→ **Seçilen metin**
İlimizde özellikle Osmaneli İlçe merkezinde Osmanlı dönemine ait sivil mimarlık örnekleri halen mevcuttur.

Daha sonra yapılmış yapıların ise yapı tekniği tamamen ahşap özellik göstermektedir. Her biri zarif görünüşlü motifli süslemelerle bezenmiştir.

İlin sahip olduğu tarihi-kültürel değerlerin birçoğu Türk Sanat tarihinin ilk dönem Osmanlı mimarlık eserlerinin bulunduğu çağa aittir. Camiler genellikle taş temelden, kare plan üzerine kubbeli, bir kısmı tamamen taştan sade özellikte yapılmıştır. yine kubbeli özellikte yapılmış hamamlar ise soğuktan sıcağa doğru ilerleyen bölümler halindedir.

Türbelerin inşasında kesme taşlar kullanıldığı gibi tuğla da kullanılmış ve üzeri kubbe ile örtülmüştür. Kesme taş ve tuğlanın da kullanılarak yapıldığı kervansaraylar ise dikdörtgen plana sahip ve kapı üzerleri kemerlidir.

Ayrıca; köprüler taştan yapılmış, çeşmeler neo-klasik yapıda , surlar Roma ve Bizans dönemine ait özellikte, kilise antik ve Bizans sanatları karışımı üslupta yapılmıştır.

→ **Verilen liste**

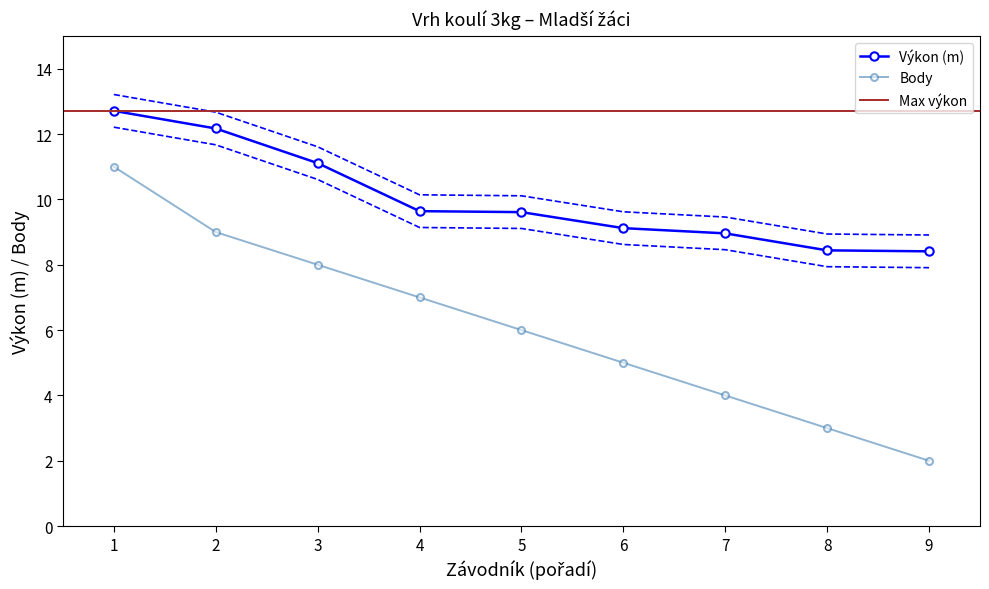

Is the value of Body at 2 greater than the value of Výkon (m) at 5?

No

→ **Görev 1**
Mimari eserler metninde "Daha sonra yapılmış" sözcüklerinden "kapı üzerleri kemerlidir." sözcüklerine kadar olan kısmı, "kubbeli" yerine "tonozlu" koyarak yeniden yazın.
→ **Görev 2**
Mimari eserler metnine göre şu soruları yanıtlayın:
(a) Hamamlar ne tür bölümlerden oluşur?
(b) Kervansaraylar nasıl bir plana sahiptir?
(c) Surlar hangi dönemlere ait özellik gösterir?

→ **Görev yanıtı 1**
Daha sonra yapılmış yapıların ise yapı tekniği tamamen ahşap özellik göstermektedir. Her biri zarif görünüşlü motifli süslemelerle bezenmiştir.

İlin sahip olduğu tarihi-kültürel değerlerin birçoğu Türk Sanat tarihinin ilk dönem Osmanlı mimarlık eserlerinin bulunduğu çağa aittir. Camiler genellikle taş temelden, kare plan üzerine tonozlu, bir kısmı tamamen taştan sade özellikte yapılmıştır. yine tonozlu özellikte yapılmış hamamlar ise soğuktan sıcağa doğru ilerleyen bölümler halindedir.

Türbelerin inşasında kesme taşlar kullanıldığı gibi tuğla da kullanılmış ve üzeri kubbe ile örtülmüştür. Kesme taş ve tuğlanın da kullanılarak yapıldığı kervansaraylar ise dikdörtgen plana sahip ve kapı üzerleri kemerlidir.

→ **Görev yanıtı 2**
(a) Soğuktan sıcağa doğru ilerleyen bölümlerden.
(b) Dikdörtgen plana.
(c) Roma ve Bizans dönemine.